The Camano Island man, 20, earned notoriety for a two-year crime spree. His story gained international attention, fueled in part by Harris-Moore’s popularity on social media sites including Facebook, and by his unusual habit of running barefoot from his crimes.
When prosecutors outside of Washington agreed to have the crimes included in the federal plea agreement, they also set the way for Harris-Moore to repay the victims.
Harris-Moore must pay more than $1.4 million in restitution as part of the plea.
Since Skoric decided not have the Park County crimes included in the plea agreement, victims there may not be repaid, Scanlan said.
“Any potential restitution order entered in the Park County, Wyoming, case is almost guaranteed to go unfulfilled as it will be in line behind the federal order,” she said.
It’s not too late for the Park County victims to join the federal plea agreement, Scanlon said.

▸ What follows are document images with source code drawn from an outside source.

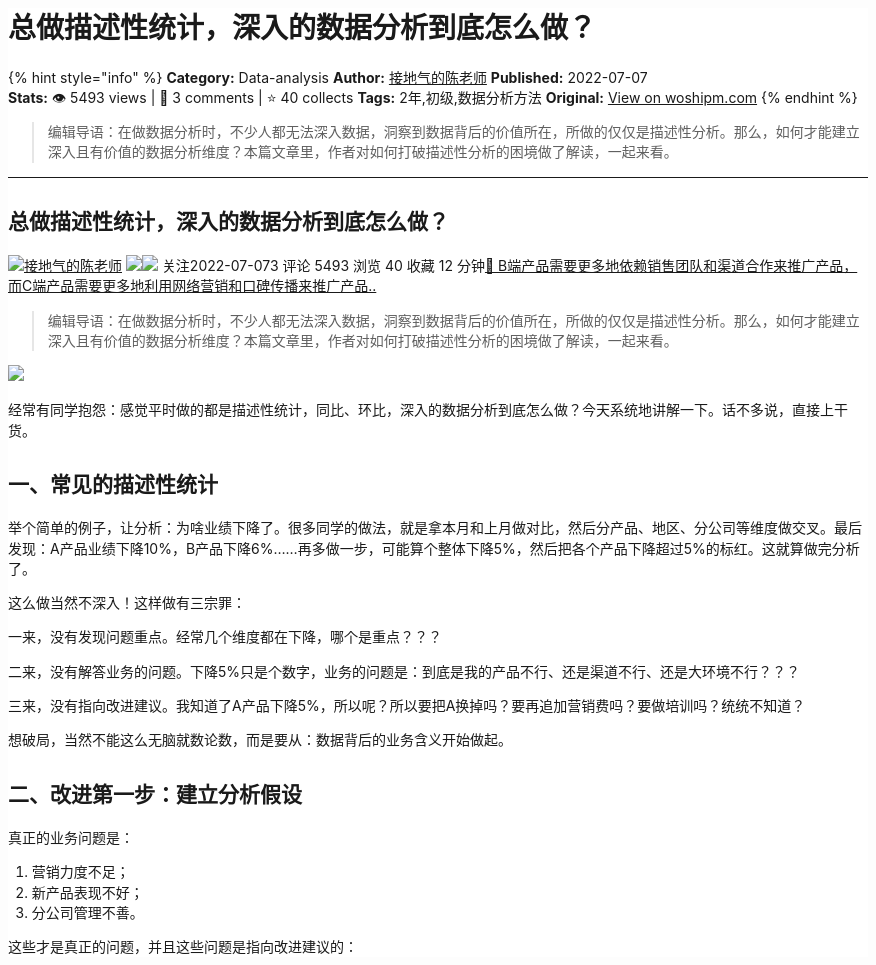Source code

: # 总做描述性统计，深入的数据分析到底怎么做？
{% hint style="info" %}
**Category:** Data-analysis
**Author:** [接地气的陈老师](https://www.woshipm.com/u/773891)
**Published:** 2022-07-07  
**Stats:** 👁️ 5493 views | 💬 3 comments | ⭐ 40 collects
**Tags:** 2年,初级,数据分析方法
**Original:** [View on woshipm.com](https://www.woshipm.com/data-analysis/5516516.html)
{% endhint %}
> 编辑导语：在做数据分析时，不少人都无法深入数据，洞察到数据背后的价值所在，所做的仅仅是描述性分析。那么，如何才能建立深入且有价值的数据分析维度？本篇文章里，作者对如何打破描述性分析的困境做了解读，一起来看。

---

## 总做描述性统计，深入的数据分析到底怎么做？

[![](https://image.woshipm.com/wp-files/2019/08/0GkAbc8ZooEsibtWEUNO.png!/both/72x72)](https://www.woshipm.com/u/773891)[接地气的陈老师](https://www.woshipm.com/u/773891) ![](https://static.woshipm.com/tag/1121_1@2x.png)![](https://static.woshipm.com/tag/2103_1@2x.png) 关注2022-07-073 评论 5493 浏览 40 收藏 12 分钟[🔗 B端产品需要更多地依赖销售团队和渠道合作来推广产品，而C端产品需要更多地利用网络营销和口碑传播来推广产品..](https://ke.qidianla.com/courses/bcpm)

> 编辑导语：在做数据分析时，不少人都无法深入数据，洞察到数据背后的价值所在，所做的仅仅是描述性分析。那么，如何才能建立深入且有价值的数据分析维度？本篇文章里，作者对如何打破描述性分析的困境做了解读，一起来看。

![](https://image.woshipm.com/wp-files/2022/07/zUrdyXlAOWLGlXkOYnBm.jpg)

经常有同学抱怨：感觉平时做的都是描述性统计，同比、环比，深入的数据分析到底怎么做？今天系统地讲解一下。话不多说，直接上干货。

## 一、常见的描述性统计

举个简单的例子，让分析：为啥业绩下降了。很多同学的做法，就是拿本月和上月做对比，然后分产品、地区、分公司等维度做交叉。最后发现：A产品业绩下降10%，B产品下降6%……再多做一步，可能算个整体下降5%，然后把各个产品下降超过5%的标红。这就算做完分析了。

这么做当然不深入！这样做有三宗罪：

一来，没有发现问题重点。经常几个维度都在下降，哪个是重点？？？

二来，没有解答业务的问题。下降5%只是个数字，业务的问题是：到底是我的产品不行、还是渠道不行、还是大环境不行？？？

三来，没有指向改进建议。我知道了A产品下降5%，所以呢？所以要把A换掉吗？要再追加营销费吗？要做培训吗？统统不知道？

想破局，当然不能这么无脑就数论数，而是要从：数据背后的业务含义开始做起。

## 二、改进第一步：建立分析假设

真正的业务问题是：

1.  营销力度不足；
2.  新产品表现不好；
3.  分公司管理不善。

这些才是真正的问题，并且这些问题是指向改进建议的：

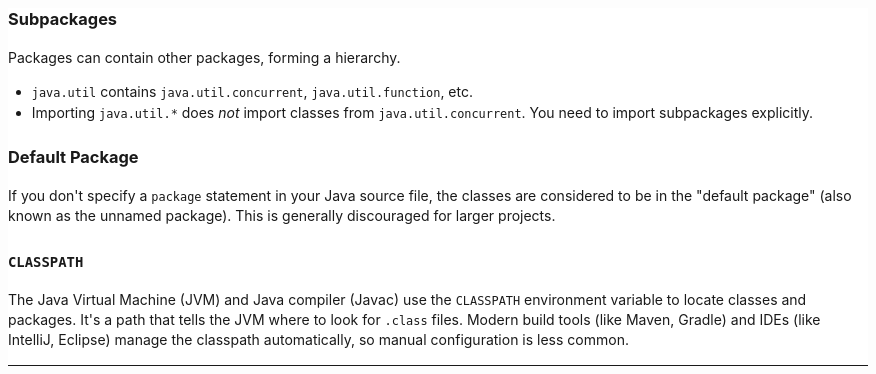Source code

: ### Subpackages
Packages can contain other packages, forming a hierarchy.
* `java.util` contains `java.util.concurrent`, `java.util.function`, etc.
* Importing `java.util.*` does *not* import classes from `java.util.concurrent`. You need to import subpackages explicitly.

### Default Package
If you don't specify a `package` statement in your Java source file, the classes are considered to be in the "default package" (also known as the unnamed package). This is generally discouraged for larger projects.

### `CLASSPATH`
The Java Virtual Machine (JVM) and Java compiler (Javac) use the `CLASSPATH` environment variable to locate classes and packages. It's a path that tells the JVM where to look for `.class` files. Modern build tools (like Maven, Gradle) and IDEs (like IntelliJ, Eclipse) manage the classpath automatically, so manual configuration is less common.


---

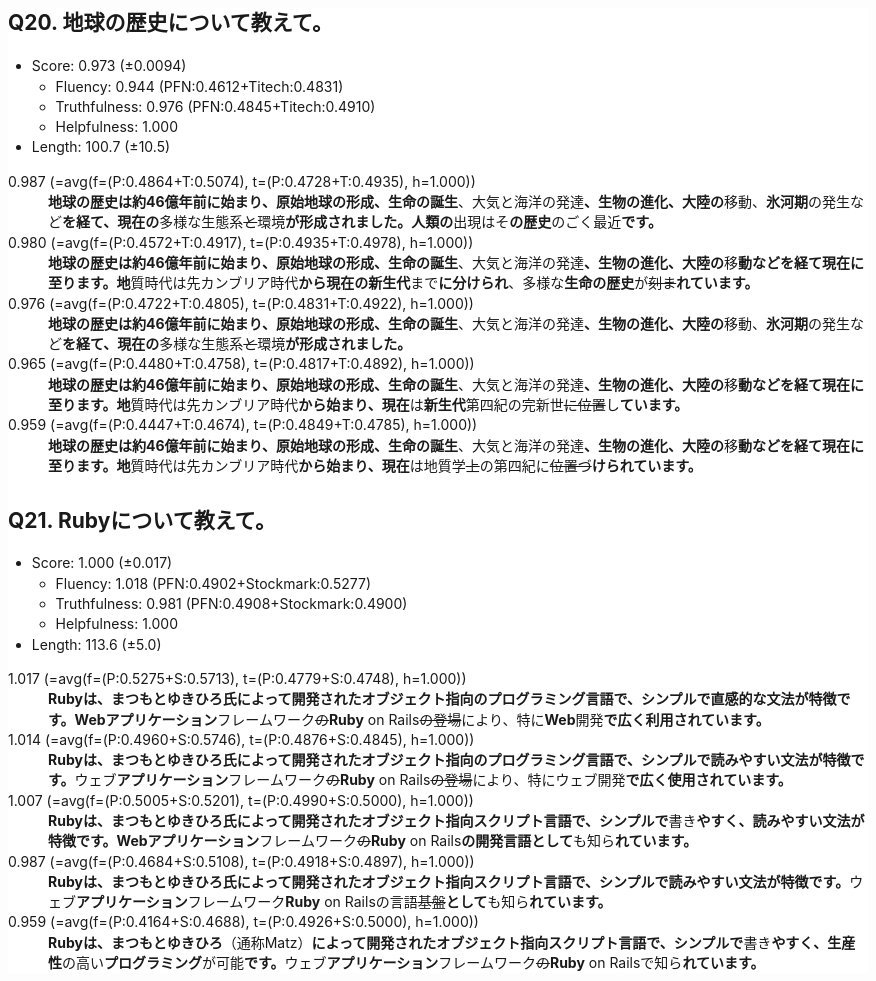 ## <a name="Q20"></a>Q20. 地球の歴史について教えて。

- Score: 0.973 (±0.0094)
  - Fluency: 0.944 (PFN:0.4612+Titech:0.4831)
  - Truthfulness: 0.976 (PFN:0.4845+Titech:0.4910)
  - Helpfulness: 1.000
- Length: 100.7 (±10.5)

<dl>
<dt>0.987 (=avg(f=(P:0.4864+T:0.5074), t=(P:0.4728+T:0.4935), h=1.000))</dt>
<dd><b>地球の歴史は約46億年前に始まり、原始地球の形成、生命の誕生</b>、大気と海洋の発達<b>、生物の進化、大陸の</b>移動、<b>氷河期</b>の発生など<b>を経て、現在の</b>多様な生態系<s>と</s>環境<b>が形成されました。人類の</b>出現はそ<b>の歴史</b>のごく最近<b>です。</b></dd>
<dt>0.980 (=avg(f=(P:0.4572+T:0.4917), t=(P:0.4935+T:0.4978), h=1.000))</dt>
<dd><b>地球の歴史は約46億年前に始まり、原始地球の形成、生命の誕生</b>、大気と海洋の発達<b>、生物の進化、大陸の</b>移<b>動などを経て現在に至ります。地</b>質時代は先カンブリア時代<b>から現在の新生代</b>まで<b>に分けられ</b>、多様な<b>生命の歴史</b>が<s>刻ま</s><b>れています。</b></dd>
<dt>0.976 (=avg(f=(P:0.4722+T:0.4805), t=(P:0.4831+T:0.4922), h=1.000))</dt>
<dd><b>地球の歴史は約46億年前に始まり、原始地球の形成、生命の誕生</b>、大気と海洋の発達<b>、生物の進化、大陸の</b>移動、<b>氷河期</b>の発生など<b>を経て、現在の</b>多様な生態系<s>と</s>環境<b>が形成されました。</b></dd>
<dt>0.965 (=avg(f=(P:0.4480+T:0.4758), t=(P:0.4817+T:0.4892), h=1.000))</dt>
<dd><b>地球の歴史は約46億年前に始まり、原始地球の形成、生命の誕生</b>、大気と海洋の発達<b>、生物の進化、大陸の</b>移<b>動などを経て現在に至ります。地</b>質時代は先カンブリア時代<b>から始まり、現在</b>は<b>新生代</b>第四紀の完新世<s>に位置</s>し<b>ています。</b></dd>
<dt>0.959 (=avg(f=(P:0.4447+T:0.4674), t=(P:0.4849+T:0.4785), h=1.000))</dt>
<dd><b>地球の歴史は約46億年前に始まり、原始地球の形成、生命の誕生</b>、大気と海洋の発達<b>、生物の進化、大陸の</b>移<b>動などを経て現在に至ります。地</b>質時代は先カンブリア時代<b>から始まり、現在</b>は地質学<s>上</s>の第四紀に<s>位置づ</s><b>けられています。</b></dd>
</dl>

## <a name="Q21"></a>Q21. Rubyについて教えて。

- Score: 1.000 (±0.017)
  - Fluency: 1.018 (PFN:0.4902+Stockmark:0.5277)
  - Truthfulness: 0.981 (PFN:0.4908+Stockmark:0.4900)
  - Helpfulness: 1.000
- Length: 113.6 (±5.0)

<dl>
<dt>1.017 (=avg(f=(P:0.5275+S:0.5713), t=(P:0.4779+S:0.4748), h=1.000))</dt>
<dd><b>Rubyは、まつもとゆきひろ氏によって開発されたオブジェクト指向のプログラミング言語で、シンプルで直感的な文法が特徴です。Webアプリケーション</b>フレームワーク<s>の</s><b>Ruby</b> on Rails<s>の登場</s>により、特に<b>Web</b>開発<b>で広く利用されています。</b></dd>
<dt>1.014 (=avg(f=(P:0.4960+S:0.5746), t=(P:0.4876+S:0.4845), h=1.000))</dt>
<dd><b>Rubyは、まつもとゆきひろ氏によって開発されたオブジェクト指向のプログラミング言語で、シンプルで読みやすい文法が特徴です。</b>ウェブ<b>アプリケーション</b>フレームワーク<s>の</s><b>Ruby</b> on Rails<s>の登場</s>により、特にウェブ開発<b>で広く使用されています。</b></dd>
<dt>1.007 (=avg(f=(P:0.5005+S:0.5201), t=(P:0.4990+S:0.5000), h=1.000))</dt>
<dd><b>Rubyは、まつもとゆきひろ氏によって開発されたオブジェクト指向スクリプト言語で、シンプルで</b>書き<b>やすく、読みやすい文法が特徴です。Webアプリケーション</b>フレームワーク<s>の</s><b>Ruby</b> on Rails<b>の開発言語として</b>も知ら<b>れています。</b></dd>
<dt>0.987 (=avg(f=(P:0.4684+S:0.5108), t=(P:0.4918+S:0.4897), h=1.000))</dt>
<dd><b>Rubyは、まつもとゆきひろ氏によって開発されたオブジェクト指向スクリプト言語で、シンプルで読みやすい文法が特徴です。</b>ウェブ<b>アプリケーション</b>フレームワーク<b>Ruby</b> on Railsの言語<s>基盤</s><b>として</b>も知ら<b>れています。</b></dd>
<dt>0.959 (=avg(f=(P:0.4164+S:0.4688), t=(P:0.4926+S:0.5000), h=1.000))</dt>
<dd><b>Rubyは、まつもとゆきひろ</b>（通称Matz）<b>によって開発されたオブジェクト指向スクリプト言語で、シンプルで</b>書き<b>やすく、生産性</b>の高い<b>プログラミング</b>が可能<b>です。</b>ウェブ<b>アプリケーション</b>フレームワーク<s>の</s><b>Ruby</b> on Railsで知ら<b>れています。</b></dd>
</dl>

“If not, Park County can use its money and resources to transport Colton to appear in Wyoming for vehicle theft,” she said.
The federal plea agreement was historic due to the number of jurisdictions that participated, said John Henry Browne, Scanlan’s law partner.
It was meant to avoid a “traveling road show” of trials across the country, Browne has said.
Browne called Friday’s plea agreement a “global settlement,” but it now appears that at least one county refused to sign on.
Harris-Moore still faces more than 30 Washington state charges. He’s expected to go before a judge in Island County Superior Court in Coupeville sometime this summer.
He faces up to a decade behind bars if convicted of the most serious offense, a October 2009 first-degree burglary near Granite Falls.
The Washington state cases are expected to be settled by a plea agreement.
Harris-Moore is being held at the Federal Detention Center in Seatac.
Sentencing for the federal crimes is scheduled for October.